However, Whole Brain Emulation is likely to be much more resource intensive than other approaches, and if so will probably be no more than a transitional form of AGI.
JonathanGossage
I think that the process that he describes is inevitable unless we do ourselves in through some other existential risk. Whether this will be for good or bad will largely depend on how we approach the issues of volition and motivation.
Programming and debugging, although far from trivial, are the easy part of the problem. The hard part is determining what the program needs to do. I think that the coding and debugging parts will not require AGI levels of intelligence, however deciding what to do definitely needs at least human-like capacity for most non-trivial problems.
The following are some attributes and capabilities which I believe are necessary for superintelligence.

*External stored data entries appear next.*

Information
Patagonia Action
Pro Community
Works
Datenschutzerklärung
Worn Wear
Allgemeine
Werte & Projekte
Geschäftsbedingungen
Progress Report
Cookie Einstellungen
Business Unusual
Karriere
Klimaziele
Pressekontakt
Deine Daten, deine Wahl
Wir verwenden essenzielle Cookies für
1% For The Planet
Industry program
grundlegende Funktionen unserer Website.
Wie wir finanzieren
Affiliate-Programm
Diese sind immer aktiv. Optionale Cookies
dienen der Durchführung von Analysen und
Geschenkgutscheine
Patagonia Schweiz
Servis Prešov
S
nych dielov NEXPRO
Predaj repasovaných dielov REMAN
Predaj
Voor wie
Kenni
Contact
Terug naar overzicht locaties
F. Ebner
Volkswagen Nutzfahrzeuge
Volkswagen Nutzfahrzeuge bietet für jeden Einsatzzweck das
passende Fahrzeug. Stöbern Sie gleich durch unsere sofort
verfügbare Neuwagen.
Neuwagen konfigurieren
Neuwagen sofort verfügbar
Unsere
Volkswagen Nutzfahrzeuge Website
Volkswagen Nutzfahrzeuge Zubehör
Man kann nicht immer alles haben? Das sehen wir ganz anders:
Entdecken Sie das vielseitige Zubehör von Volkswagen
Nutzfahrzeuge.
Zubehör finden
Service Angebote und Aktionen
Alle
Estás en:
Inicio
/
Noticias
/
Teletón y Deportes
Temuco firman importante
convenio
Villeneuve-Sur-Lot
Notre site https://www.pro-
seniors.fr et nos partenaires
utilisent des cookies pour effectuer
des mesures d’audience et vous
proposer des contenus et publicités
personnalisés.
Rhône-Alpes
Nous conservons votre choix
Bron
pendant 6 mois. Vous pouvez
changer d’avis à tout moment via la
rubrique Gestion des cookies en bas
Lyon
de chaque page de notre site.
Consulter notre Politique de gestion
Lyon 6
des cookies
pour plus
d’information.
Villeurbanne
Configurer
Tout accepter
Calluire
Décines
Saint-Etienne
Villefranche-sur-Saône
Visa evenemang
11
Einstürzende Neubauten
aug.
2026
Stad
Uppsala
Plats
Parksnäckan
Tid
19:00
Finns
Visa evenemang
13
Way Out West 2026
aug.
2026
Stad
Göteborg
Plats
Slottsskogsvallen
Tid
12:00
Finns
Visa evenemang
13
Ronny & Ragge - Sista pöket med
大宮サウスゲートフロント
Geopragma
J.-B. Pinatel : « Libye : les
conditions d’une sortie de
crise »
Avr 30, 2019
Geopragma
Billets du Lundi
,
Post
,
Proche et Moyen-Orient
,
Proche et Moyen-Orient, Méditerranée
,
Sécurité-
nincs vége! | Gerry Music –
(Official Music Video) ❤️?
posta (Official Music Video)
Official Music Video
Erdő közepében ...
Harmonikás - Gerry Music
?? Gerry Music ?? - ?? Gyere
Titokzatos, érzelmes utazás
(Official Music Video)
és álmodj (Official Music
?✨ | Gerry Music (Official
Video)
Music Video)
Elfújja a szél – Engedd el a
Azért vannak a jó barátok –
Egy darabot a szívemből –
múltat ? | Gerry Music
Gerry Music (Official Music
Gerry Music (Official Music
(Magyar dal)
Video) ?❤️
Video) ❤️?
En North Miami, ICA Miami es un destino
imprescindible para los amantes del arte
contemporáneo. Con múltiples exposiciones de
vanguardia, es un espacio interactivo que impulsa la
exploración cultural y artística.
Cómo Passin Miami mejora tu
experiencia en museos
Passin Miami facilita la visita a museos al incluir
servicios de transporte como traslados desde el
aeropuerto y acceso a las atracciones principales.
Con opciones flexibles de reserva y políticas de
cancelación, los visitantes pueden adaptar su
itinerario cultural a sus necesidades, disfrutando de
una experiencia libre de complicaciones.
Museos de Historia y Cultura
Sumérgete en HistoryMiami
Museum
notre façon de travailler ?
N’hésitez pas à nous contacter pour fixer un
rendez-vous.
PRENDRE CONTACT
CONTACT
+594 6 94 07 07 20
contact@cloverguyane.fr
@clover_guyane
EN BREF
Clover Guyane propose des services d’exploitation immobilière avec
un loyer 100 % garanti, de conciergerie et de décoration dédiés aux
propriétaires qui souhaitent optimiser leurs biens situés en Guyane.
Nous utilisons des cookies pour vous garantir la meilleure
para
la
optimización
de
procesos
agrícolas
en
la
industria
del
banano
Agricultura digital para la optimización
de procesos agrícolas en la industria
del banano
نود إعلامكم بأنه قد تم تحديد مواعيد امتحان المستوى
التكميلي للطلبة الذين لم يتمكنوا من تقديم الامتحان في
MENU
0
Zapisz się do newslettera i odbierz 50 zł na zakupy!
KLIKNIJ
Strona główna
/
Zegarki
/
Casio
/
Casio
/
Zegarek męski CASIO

Depending on how these capabilities are realized, they can become anything from early warning signs of potential problems to red alerts. It is very unlikely that, on their own, they are sufficient.
A sense of self. This includes a recognition of the existence of others.
A sense of curiosity. The AI finds it attractive (in some sense) to investigate and try to understand the environment that it find itself in.
A sense of motivation. The AI has attributes similar in some way to human aspirations.
A capability to (in some way) manipulate portions of its external physical environment, including its software but also objects and beings external to its own physical infrastructure.
I think that language plus our acquisition of the ability to make quasi-permanent records of human utterances are the biggest differentiators.